Meadowlands Festival ’22 & Michael Aldag Interview

On the weekend of the Platinum Jubilee, millions across the country were seeking some sort of celebration and/or escape. I, like many others, was no different, however, for me my escape of choice was not a bunting-lined street party but Nottingham’s very own Meadowlands Festival.

 

Meadowlands Festival, a newcomer to the circuit, had a couple of issues in its infancy namely sound bleeding. This was most noticeable on the -hidden away- BBC Introducing stage making it occasionally difficult to hear the quieter sections of songs without the disturbance of heavy bass from the two larger stages.

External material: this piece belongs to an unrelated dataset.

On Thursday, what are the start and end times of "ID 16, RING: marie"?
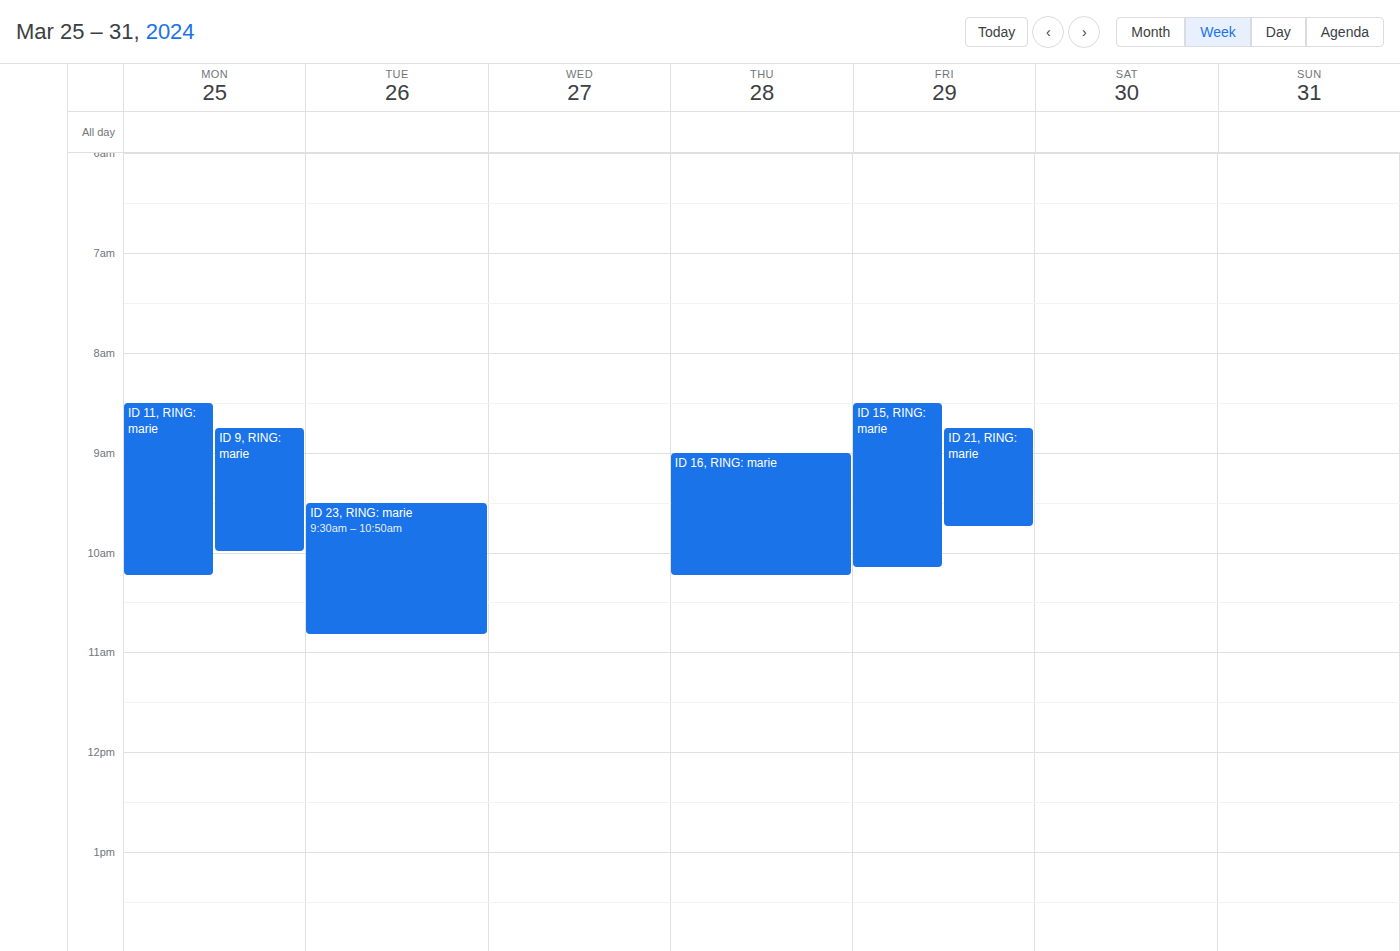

Another gripe which may seem a tad petulant but really never gets the day off to a good start was the delays at the entrance. As festival-goers waited eagerly to be allowed through security was held for around 30 to 40 minutes with no information being provided on when the lines would begin to move. This isn’t a huge issue but when the sun is bearing down on you and there is no water access it can become tiresome very quickly.

Headlining the day was legendary live performer Gerry Cinnamon for what was possible to be one of his biggest performances outside of his native Scotland to date. Accompanying Gerry was an eclectic mix of artists including The Kooks, Reytons, The Mysterines, Black Honey, Dylan Scott Thomas and Zuzu. This brings me on to something I felt unable to ignore on the day, this mix of artists perfectly demonstrates how not all indie is the same. 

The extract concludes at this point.